Muktamar VII KBPII, Muzani Bicara Kepentingan Mempersiapkan Calon Pemimpin

JAKARTA – Wakil Ketua MPR Ahmad Muzani bicara pentingnya mempersiapkan calon pemimpin di pidatonya dalam Pembukaan Muktamar VII Keluarga Besar Pelajar Islam Indonesia-organisasi alumni PII (KBPII). Dia menilai hal itu penting mengingat makin kompleks lalu beratnya tantangan ke depan.
Dia merinci tantangan yang dihadapi bangsa ke depan, mulai persoalan geopolitik global, keterbatasan energi kemudian pangan, hingga perkembangan teknologi yang tersebut sangat pesat. Dia menambahkan, tantangan yang juga tidaklah kalah penting adalah peningkatan jumlah agregat penduduk yang tersebut tiap tahun bertambah 1 persen atau 2,7 jt jiwa.

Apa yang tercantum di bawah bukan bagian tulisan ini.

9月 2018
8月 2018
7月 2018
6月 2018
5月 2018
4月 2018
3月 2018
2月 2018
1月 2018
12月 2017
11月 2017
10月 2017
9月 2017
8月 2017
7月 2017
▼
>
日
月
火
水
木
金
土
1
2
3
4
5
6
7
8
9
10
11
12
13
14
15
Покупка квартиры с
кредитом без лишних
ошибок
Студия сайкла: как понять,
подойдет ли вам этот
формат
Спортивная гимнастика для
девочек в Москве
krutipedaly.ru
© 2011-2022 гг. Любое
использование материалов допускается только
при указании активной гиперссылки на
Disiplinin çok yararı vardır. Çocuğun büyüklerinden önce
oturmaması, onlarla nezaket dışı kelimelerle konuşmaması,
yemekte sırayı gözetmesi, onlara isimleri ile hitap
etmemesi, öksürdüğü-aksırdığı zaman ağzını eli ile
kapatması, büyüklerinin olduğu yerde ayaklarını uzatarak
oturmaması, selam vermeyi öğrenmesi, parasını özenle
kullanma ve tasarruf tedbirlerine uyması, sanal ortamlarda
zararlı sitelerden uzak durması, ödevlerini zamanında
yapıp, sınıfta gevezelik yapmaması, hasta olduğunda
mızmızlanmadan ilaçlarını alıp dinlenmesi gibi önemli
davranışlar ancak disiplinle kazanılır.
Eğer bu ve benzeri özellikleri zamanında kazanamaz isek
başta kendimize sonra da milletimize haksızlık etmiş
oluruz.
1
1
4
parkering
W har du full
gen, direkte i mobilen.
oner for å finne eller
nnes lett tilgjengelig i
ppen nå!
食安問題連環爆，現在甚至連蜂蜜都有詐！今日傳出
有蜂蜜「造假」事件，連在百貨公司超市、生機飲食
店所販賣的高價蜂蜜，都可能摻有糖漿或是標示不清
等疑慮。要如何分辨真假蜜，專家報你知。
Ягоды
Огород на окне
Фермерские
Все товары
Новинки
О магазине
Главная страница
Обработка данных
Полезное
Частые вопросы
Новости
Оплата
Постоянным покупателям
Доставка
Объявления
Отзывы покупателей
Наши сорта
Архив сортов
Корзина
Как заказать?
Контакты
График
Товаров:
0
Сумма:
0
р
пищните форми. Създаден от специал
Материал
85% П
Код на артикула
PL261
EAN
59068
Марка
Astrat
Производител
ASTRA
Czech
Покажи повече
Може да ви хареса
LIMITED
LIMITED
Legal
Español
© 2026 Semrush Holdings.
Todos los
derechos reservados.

“Ini yang mana harus dipikirkan setiap pemimpin dalam Tanah Air,” tegas Muzani di tempat depan kontestan Muktamar VII KBPII pada Puri Agung Grand Hotel Sahid, Ibukota Pusat, Hari Jumat (13/9/2024).
Dia mengingatkan bahwa sumber daya manusia (SDM) Indonesia masih tergolong rendah, sehingga diperlukan partisipasi penduduk luas. “Kita harus bersatu, rukun, kemudian bergotong royong agar hidup dapat terus berjalan,” ujar Sekretaris Jenderal Partai Gerindra itu.
Maka itu, beliau menekankan perlunya menyiapkan pemimpin sejak usia dini, sehingga kelak dia telah terbiasa menghadapi persoalan-persoalan masyarakat. Dia berharap, prosesi demokrasi yang dimaksud sudah ada selesai akan mempercepat proses pembangunan, dan juga publik sudah ada harus mempersiapkan calon-calon pemimpin bangsa ke depan.
“Kesadaran untuk menjadi pemimpin harus dibuka seluas-luasnya agar publik siap setiap pada waktu jikalau dibutuhkan,” pungkasnya di acara yang mana dihadiri beberapa orang tokoh dalam antaranya Hidayat Nur Wahid (HNW), Fuad Bawazier, Sofyan Djalil, Suswono, Soetrisno Bachir, pengurus KBPII, lalu seribuan partisipan muktamar.